SoSe 13: S-Culture-Gender-Media II: Gender and the City in Late-Victorian England
Sabine Schülting/Judit Minczinger
The late Victorian city was the setting of considerable social and cultural upheavals concerning work, consumption, the family, private and public life, all of which had a substantial impact on the ... read more
The late Victorian city was the setting of considerable social and cultural upheavals concerning work, consumption, the family, private and public life, all of which had a substantial impact on the relationships between the sexes, on constructions of masculinity and femininity, as well as on discourses about sexuality. These changes were addressed with both anxiety and fascination, in late-Victorian literature, journalism and urban studies alike. In the seminar we will analyse a wide variety of both fictional and non-fictional texts as well as visual material, exploring topics such as "the new woman", masculinity and illicit desires, sexual violence, female performers and professionals, and consumer culture. Texts will include, among others: R. L. Stevenson's Dr Jekyll and Mr Hyde (1886), George du Maurier's Trilby (1894), Amy Levy's The Romance of a Shop (1888), and newspaper articles on the Jack the Ripper murders.

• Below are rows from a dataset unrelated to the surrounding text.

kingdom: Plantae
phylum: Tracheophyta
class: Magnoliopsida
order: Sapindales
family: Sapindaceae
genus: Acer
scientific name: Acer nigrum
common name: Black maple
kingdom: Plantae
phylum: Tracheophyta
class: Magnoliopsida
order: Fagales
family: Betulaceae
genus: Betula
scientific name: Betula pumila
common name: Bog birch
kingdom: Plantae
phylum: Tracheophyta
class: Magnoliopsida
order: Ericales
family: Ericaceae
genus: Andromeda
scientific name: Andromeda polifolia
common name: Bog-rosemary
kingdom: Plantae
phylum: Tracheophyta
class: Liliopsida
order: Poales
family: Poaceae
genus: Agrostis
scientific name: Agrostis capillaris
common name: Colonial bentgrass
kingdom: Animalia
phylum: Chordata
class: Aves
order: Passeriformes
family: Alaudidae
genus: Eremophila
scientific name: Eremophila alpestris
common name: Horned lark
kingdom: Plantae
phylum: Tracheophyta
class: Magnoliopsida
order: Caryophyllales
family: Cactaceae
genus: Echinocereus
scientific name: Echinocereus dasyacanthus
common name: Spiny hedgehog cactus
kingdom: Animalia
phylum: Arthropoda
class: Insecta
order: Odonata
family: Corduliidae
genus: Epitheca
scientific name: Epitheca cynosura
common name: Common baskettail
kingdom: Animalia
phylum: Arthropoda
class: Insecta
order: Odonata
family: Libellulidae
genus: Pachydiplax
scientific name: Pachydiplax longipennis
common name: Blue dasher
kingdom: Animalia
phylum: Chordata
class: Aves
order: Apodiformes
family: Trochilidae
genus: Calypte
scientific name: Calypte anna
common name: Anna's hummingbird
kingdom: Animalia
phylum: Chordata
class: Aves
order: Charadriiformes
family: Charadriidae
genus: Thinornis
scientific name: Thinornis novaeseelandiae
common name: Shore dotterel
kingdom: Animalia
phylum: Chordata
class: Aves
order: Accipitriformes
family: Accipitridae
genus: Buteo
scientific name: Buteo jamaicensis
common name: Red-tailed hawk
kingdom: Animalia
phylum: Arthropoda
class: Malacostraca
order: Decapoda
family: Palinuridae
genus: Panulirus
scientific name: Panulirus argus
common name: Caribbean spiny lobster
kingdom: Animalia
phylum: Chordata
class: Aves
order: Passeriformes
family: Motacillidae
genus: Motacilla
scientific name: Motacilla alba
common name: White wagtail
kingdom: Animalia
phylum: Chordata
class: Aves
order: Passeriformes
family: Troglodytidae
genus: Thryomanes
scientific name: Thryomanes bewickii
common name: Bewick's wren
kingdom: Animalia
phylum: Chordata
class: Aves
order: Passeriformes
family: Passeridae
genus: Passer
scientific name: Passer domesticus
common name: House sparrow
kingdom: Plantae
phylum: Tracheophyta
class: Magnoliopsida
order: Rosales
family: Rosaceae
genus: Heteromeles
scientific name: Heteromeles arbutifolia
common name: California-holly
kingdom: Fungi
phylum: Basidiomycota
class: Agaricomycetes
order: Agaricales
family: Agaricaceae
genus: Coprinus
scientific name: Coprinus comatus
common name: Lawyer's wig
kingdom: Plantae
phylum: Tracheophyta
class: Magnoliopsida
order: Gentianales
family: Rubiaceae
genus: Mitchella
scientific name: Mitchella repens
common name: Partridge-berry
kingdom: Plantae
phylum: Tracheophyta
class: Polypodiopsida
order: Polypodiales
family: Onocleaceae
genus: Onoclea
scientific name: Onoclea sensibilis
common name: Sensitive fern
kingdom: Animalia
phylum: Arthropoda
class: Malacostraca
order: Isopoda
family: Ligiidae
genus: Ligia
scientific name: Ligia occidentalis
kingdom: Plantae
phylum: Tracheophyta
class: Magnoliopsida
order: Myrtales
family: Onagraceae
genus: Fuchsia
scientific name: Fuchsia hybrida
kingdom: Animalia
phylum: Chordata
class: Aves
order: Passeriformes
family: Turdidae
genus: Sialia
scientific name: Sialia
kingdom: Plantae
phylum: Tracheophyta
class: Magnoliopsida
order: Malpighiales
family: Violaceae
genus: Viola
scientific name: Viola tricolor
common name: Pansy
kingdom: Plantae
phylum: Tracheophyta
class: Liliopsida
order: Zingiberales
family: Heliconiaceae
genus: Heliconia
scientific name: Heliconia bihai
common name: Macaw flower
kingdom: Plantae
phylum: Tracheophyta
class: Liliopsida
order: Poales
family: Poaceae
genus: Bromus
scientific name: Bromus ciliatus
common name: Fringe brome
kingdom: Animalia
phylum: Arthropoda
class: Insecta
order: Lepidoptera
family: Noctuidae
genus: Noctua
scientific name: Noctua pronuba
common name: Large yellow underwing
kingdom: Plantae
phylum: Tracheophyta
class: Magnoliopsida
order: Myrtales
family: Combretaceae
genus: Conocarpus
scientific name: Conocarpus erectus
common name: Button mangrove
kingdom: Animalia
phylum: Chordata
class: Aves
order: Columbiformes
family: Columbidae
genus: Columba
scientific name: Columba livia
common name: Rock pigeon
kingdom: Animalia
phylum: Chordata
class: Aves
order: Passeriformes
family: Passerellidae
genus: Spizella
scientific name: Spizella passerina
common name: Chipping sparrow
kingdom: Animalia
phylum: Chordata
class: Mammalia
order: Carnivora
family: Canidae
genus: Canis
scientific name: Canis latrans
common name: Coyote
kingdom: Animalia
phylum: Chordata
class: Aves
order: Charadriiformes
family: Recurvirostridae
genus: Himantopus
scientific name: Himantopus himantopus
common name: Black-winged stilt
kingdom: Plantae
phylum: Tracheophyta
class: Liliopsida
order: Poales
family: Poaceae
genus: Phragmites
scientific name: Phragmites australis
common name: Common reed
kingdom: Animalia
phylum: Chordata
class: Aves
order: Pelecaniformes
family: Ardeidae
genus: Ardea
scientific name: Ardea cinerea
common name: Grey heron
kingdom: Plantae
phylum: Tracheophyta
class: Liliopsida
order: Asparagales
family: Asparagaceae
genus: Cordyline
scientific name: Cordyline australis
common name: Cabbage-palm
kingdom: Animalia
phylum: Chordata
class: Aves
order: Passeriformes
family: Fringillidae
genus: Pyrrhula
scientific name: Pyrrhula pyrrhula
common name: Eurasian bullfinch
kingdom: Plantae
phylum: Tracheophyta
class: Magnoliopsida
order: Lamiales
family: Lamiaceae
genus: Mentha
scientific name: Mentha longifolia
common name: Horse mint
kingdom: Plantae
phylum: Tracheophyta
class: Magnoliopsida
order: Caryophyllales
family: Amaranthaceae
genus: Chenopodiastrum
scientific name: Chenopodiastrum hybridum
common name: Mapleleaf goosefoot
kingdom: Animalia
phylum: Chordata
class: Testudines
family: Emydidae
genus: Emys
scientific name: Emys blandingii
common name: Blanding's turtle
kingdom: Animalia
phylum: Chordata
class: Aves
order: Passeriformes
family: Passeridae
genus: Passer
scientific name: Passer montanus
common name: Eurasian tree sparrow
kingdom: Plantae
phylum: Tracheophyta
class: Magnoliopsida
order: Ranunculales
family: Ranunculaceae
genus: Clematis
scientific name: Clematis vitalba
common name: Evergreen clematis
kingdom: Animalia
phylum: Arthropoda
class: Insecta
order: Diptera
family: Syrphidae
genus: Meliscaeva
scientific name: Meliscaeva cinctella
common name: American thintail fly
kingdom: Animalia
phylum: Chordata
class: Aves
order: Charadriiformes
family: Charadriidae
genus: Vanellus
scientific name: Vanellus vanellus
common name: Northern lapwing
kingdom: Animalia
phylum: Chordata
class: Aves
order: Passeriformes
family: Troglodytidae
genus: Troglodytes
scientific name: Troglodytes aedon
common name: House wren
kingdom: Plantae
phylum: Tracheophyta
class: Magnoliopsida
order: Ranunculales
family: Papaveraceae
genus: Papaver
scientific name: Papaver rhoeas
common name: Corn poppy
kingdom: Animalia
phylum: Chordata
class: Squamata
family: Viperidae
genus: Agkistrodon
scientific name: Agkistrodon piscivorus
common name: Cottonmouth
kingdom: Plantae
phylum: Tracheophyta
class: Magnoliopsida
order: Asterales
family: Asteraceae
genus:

Language: The course will be taught in English (level C1).
Texts: Students should purchase copies of the following texts (preferably in the following paperback editions): Robert Louis Stevenson, The Strange Case of Dr Jekyll and Mr Hyde, and Other Tales (Oxford World's Classics; c. EUR 7,20) - George Du Maurier, Trilby (Penguin Classics; c. 13 EUR) - Amy Levy, The Romance of a Shop (any edition). Shorter texts will be made available on Blackboard.
Students are expected to read Amy Levy's novel during the term break.
Assessment will be on the basis of active participation in classroom activities and the submission of an essay (4,000 words).